Essentially, the answer is no, but Harriet reveals that she does have regrets. She was never able to finish law school, instead always putting her husband and kids first. She’d make some changes if she could go back, but she knows she’s more resilient for having raised her kids alone.
Resilient through her own challenges, Elizabeth pushes forward with the lab, even impersonating Fran to get some Hastings equipment delivered to her. She feels Calvin’s presence with her along the way. “You know that I loved you, right?” She tries to reassure him.
In Harriet’s house, the kids have been counting down the days until their father Charlie returns from the Korean War. He surprises them by returning two days early. The reunion and welcome-home party that follows are happy. At the party, Elizabeth meets the Reverend Curtis Wakely. It’s a friendly greeting, but Elizabeth lets him know that she’s not religious.
After the party, Charlie tells Harriet that a position has opened up for him to be a chief resident in general surgery at Kaiser Sunset. This bothers Harriet. Not only has she just got her husband back and despairs of him being away for more long hours, but she also feels that she’s put herself on hold for too long.
She tells Charlie that she signed up to take the bar exam and has a junior associate position waiting for her if she passes. And she’s been asked to chair the Adams Washington Committee to help save their neighborhood from the freeway.
Charlie hears her out and insists they can both do it all. He’s not worried. “Because it’s you and me.”
Meanwhile, Dr. Mason shows up on Elizabeth’s doorstep to insist she join him in rowing. Once he leaves, Elizabeth experiences a moment of true connection with Mad when she makes her laugh by doing an impression of Calvin’s dance moves.
Flashing forward again, another little girl comforts the girl from the beginning of the episode.
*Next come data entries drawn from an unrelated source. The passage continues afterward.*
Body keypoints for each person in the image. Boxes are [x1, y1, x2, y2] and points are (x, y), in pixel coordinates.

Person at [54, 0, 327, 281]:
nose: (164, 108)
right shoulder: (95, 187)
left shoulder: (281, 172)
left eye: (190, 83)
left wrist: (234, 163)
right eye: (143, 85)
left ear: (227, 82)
It turns out that neither of them are able to complete their family tree.
But the girl who was eating Elizabeth’s prepared lunch wasn’t Mad. Apparently, Mad has been giving her lunch to the bullied girl. When Elizabeth finds out, she won’t stand for it. She confronts the other girl’s dad, a TV producer named Walter, insisting that he provide suitable lunches for his daughter so that she stops eating Mad’s.
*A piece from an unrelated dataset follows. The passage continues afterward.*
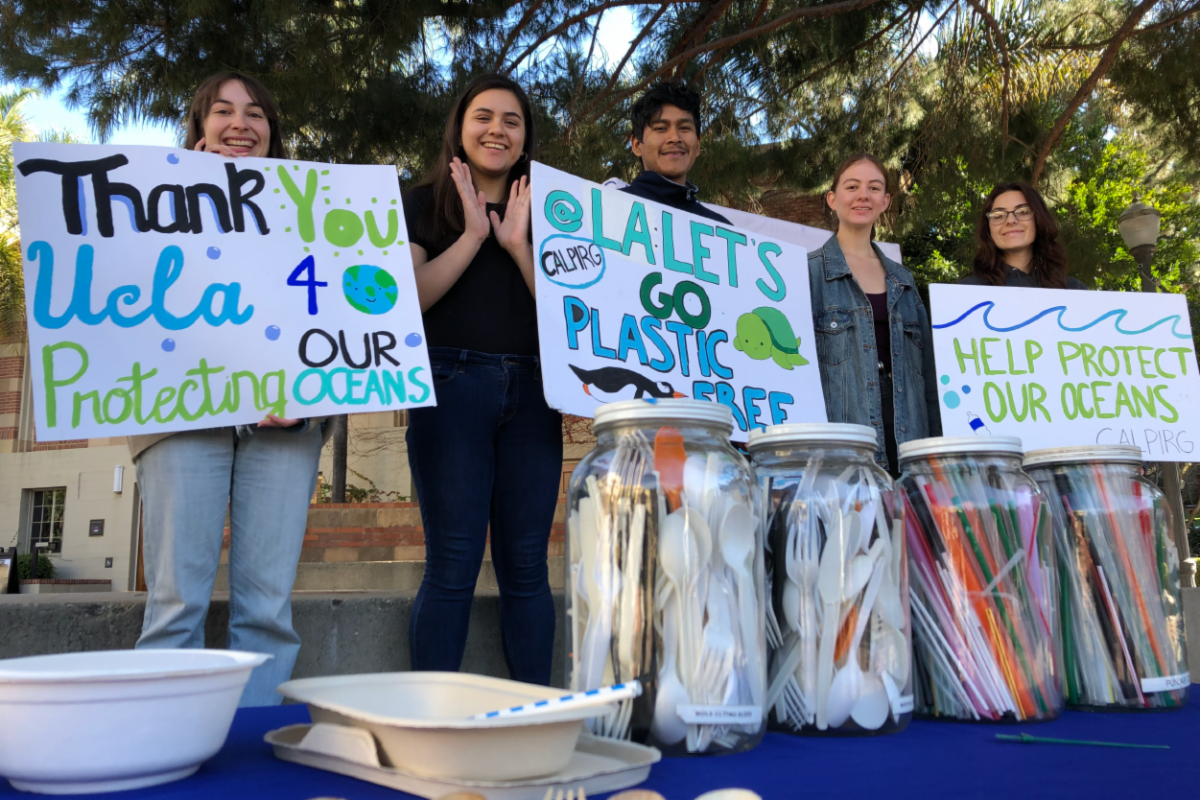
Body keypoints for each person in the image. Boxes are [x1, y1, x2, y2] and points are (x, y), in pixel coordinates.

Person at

When Elizabeth leaves him a recipe and sample of her chicken pot pie, Walter seems a bit starstruck. Earlier in the episode, his boss insisted he hire someone younger to help revive their ratings.
Apparently, Walter sees his saving grace in Elizabeth and offers her a job hosting her own cooking show. Elizabeth declines the crazy offer, but at home, she sees her reflection in her TV screen. Maybe she should reconsider…
The Episode Review
This episode is a little bit jumbled in trying to fit in everything important before the time skip to Supper at Six.
I’m puzzled as to how the show went about showing which kid was actually Mad. What was that about? It didn’t add anything to the story except more pity for the little girl from the beginning of the episode. Not only does she appear to have a hard time at school, but she’s not very significant to this story either.
I do love seeing the apparent connection Elizabeth has with Mad (Madeline?) years later. It’s lovely knowing Calvin’s memory helped make it happen. I’m extremely excited to see how Elizabeth goes about hosting Supper at Six. But I’m also extremely anxious to see whether all Harriet’s plans panned out! Charlie better have come through.